◆ TASK BRIEF:
Where does the string "width" appear in the records? Copy every line that contains it.

(AVAILABLE DATA begins)

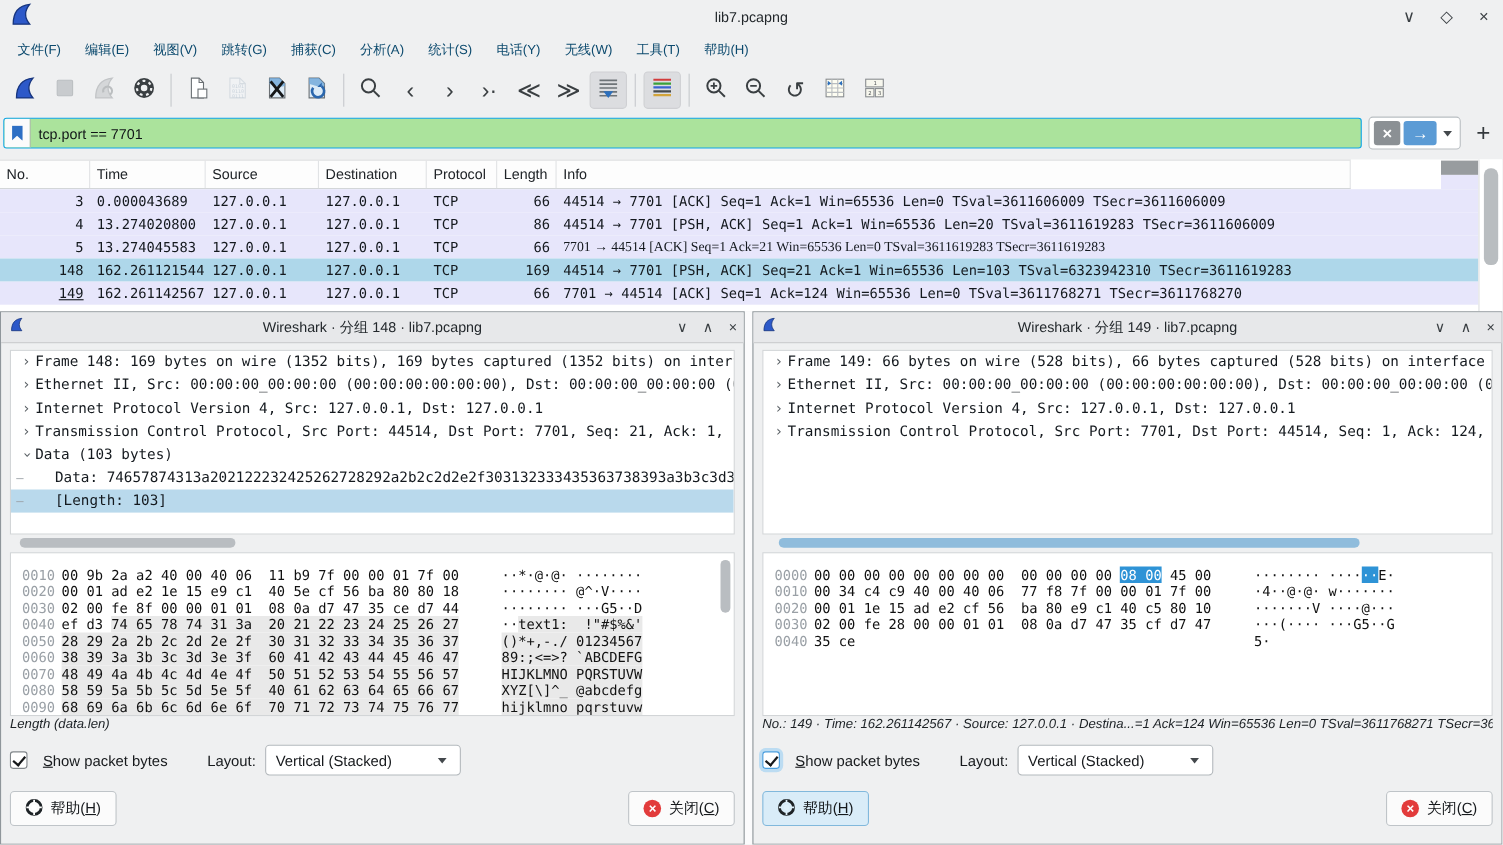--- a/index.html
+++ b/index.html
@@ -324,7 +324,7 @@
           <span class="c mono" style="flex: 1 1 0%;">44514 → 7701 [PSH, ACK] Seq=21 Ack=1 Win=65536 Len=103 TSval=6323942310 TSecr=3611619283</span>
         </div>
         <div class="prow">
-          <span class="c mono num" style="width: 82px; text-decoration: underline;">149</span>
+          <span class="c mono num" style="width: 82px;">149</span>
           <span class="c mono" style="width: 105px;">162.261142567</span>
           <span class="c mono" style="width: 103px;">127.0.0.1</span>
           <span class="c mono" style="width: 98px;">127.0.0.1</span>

(AVAILABLE DATA ends)

◆ TASK OUTPUT:
-          <span class="c mono num" style="width: 82px; text-decoration: underline;">149</span>
+          <span class="c mono num" style="width: 82px;">149</span>
           <span class="c mono" style="width: 105px;">162.261142567</span>
           <span class="c mono" style="width: 103px;">127.0.0.1</span>
           <span class="c mono" style="width: 98px;">127.0.0.1</span>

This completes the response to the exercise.